In the Mideast War of Ideas, The View From The Arab Side

By Paul FarhiWashington Post Staff
PBS's excellent and comprehensive "News War" series wraps up tonight with a report on the rise of pan-Arabic television. Unfortunately, the finale -- which raises intriguing questions but answers almost none of them -- is by far the weakest and least focused of the four-part series, which until now concentrated on the issues and travails of the American media.
Reporter-narrator Greg Barker hotfoots it from Washington to the Mideast and back to lay out the program's theme: that the U.S. government is engaged in a "War of Ideas" (the installment's title) with a host of Arabic TV channels. It turns out, unsurprisingly, that the Arab media see things quite differently than does the Bush administration and its official info-agents.
If we learn anything from Barker's report, it's that the Arab media are by no means monolithic. Al-Jazeera, the region's best-known and most popular satellite channel, looks at its restive corner of the world from a different perch than al-Manar, the house organ of Lebanon's Hezbollah. Which plays things a lot differently than the "moderate" Saudi Arabian channel, al-Arabiya, does.
But what exactly "moderate" or "radical" is in the Arabic media is a pretty slippery thing. Beyond a few perfunctory adjectives, "Frontline" doesn't sort out who's who and why.

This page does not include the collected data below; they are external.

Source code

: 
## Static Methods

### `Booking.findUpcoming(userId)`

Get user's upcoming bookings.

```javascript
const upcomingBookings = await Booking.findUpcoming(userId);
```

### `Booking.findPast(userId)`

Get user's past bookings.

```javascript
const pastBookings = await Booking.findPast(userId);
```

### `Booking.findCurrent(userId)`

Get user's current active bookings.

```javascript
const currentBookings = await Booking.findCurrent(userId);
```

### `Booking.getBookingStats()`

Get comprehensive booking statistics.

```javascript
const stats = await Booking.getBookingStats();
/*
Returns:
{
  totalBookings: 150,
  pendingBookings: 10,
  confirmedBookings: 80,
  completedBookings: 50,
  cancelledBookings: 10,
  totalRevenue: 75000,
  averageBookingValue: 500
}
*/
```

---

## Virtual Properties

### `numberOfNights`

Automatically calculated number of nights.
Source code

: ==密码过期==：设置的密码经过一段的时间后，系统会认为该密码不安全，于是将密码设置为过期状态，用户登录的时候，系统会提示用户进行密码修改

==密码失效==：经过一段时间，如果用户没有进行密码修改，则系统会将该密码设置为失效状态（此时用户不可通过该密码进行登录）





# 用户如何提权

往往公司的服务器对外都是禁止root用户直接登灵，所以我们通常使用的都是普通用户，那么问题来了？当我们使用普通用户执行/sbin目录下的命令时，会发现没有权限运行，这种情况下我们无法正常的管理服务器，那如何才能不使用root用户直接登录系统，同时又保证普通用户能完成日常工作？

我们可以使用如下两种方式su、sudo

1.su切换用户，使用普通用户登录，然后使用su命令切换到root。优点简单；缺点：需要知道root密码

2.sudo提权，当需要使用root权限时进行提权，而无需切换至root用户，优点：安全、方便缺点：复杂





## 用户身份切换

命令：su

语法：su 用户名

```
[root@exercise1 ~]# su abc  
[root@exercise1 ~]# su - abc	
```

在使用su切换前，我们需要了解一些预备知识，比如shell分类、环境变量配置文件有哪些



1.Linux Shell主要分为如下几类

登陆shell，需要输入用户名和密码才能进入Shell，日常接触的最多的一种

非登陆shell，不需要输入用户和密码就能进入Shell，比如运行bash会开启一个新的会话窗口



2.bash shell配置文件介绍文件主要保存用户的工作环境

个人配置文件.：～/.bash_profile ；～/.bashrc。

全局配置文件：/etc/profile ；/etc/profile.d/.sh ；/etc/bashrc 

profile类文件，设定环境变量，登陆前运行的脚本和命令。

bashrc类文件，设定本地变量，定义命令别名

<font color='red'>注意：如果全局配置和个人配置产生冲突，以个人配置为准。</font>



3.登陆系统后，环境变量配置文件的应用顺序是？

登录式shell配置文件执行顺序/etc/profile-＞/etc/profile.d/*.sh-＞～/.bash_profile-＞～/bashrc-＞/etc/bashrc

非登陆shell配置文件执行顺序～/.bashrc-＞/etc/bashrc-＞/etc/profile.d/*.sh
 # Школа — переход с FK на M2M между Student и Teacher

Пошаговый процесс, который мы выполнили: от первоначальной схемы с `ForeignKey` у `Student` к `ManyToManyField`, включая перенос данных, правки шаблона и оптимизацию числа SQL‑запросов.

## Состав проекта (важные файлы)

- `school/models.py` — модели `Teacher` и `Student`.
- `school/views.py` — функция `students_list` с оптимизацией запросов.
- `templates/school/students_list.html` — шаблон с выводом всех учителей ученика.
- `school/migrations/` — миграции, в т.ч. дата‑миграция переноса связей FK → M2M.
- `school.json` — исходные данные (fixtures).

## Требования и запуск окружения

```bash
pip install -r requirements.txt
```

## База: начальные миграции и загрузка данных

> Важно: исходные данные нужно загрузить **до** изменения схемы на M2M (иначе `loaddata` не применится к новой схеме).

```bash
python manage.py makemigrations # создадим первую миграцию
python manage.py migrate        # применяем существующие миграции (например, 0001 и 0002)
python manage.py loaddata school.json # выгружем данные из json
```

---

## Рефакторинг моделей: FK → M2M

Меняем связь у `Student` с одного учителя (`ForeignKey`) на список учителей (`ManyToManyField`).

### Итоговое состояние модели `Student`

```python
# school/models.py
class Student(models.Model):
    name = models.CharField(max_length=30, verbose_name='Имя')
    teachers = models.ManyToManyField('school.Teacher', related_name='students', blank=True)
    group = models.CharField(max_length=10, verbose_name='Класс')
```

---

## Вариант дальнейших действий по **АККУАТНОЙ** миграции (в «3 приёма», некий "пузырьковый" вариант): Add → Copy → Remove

Mostly it tells rather than shows. Al-Jazeera -- they're the ones with the Osama bin Laden tapes, right? Or are they the Holocaust denial channel? Or both? Not so clear.
Barker gets more of a fix on al-Hurra ("The Free One"), the U.S. government's satellite TV megaphone in the Mideast. We don't see much of al-Hurra's programming, but we do grasp what it's trying to accomplish: to get the American side of the story out in a region that's mostly hostile to it. "Because Arabs are upset about the presence of foreign forces in an Arab country, there are no good images of an American soldier," Duncan MacInnis, a member of the State Department's "Rapid Response" information team, tells Barker. "An American soldier building a hospital in Iraq is still an American soldier in Iraq."
Barker also chats up al-Jazeera's director-general and scores an interview with a journalist at al-Manar. Everyone seems perfectly reasonable, mainly because "Frontline" shies away from showing some of the uglier things that pass for "news" in the Arab media (that ugliness explains why the United States spends tens of millions of dollars annually on al-Hurra in the first place). One small example shown in "War of Ideas" does hint at the larger info-scape of the Middle East: A spokesman for the U.S. Central Command is invited to speak on an Arab news channel in the wake of insurgent violence that kills 200 people in the Baghdad's Sadr City -- and is asked whether American forces "orchestrated" the violence.
In a misguided attempt at fairness, "Frontline" lets some intriguing statements go unchallenged and unfollowed. The director of al-Jazeera's English-language channel, for example, asserts that Western coverage of last summer's war between Israel and Hezbollah in Lebanon "wasn't balanced." It wasn't?
Another "analyst" makes the astounding assertion that 60 percent of al-Jazeera's journalists are members of the Muslim Brotherhood, a Sunni movement that advocates the establishment of fundamentalist caliphate stretching across the Mideast and beyond. How does he know such a thing? Or does he? We're simply told that others "dispute" this claim.
It's probably hard to make really snazzy TV out of something as abstract as a "war of ideas," and "Frontline" will win no awards for compelling imagery here. Indeed, many of its talking-head interviews seem rushed and impatient, as if Barker's subjects had better things to do.
"Frontline" is on to a juicy subject, but at barely 40 minutes -- less than half the time devoted to the preceding installment of "News War" -- this take feels incomplete.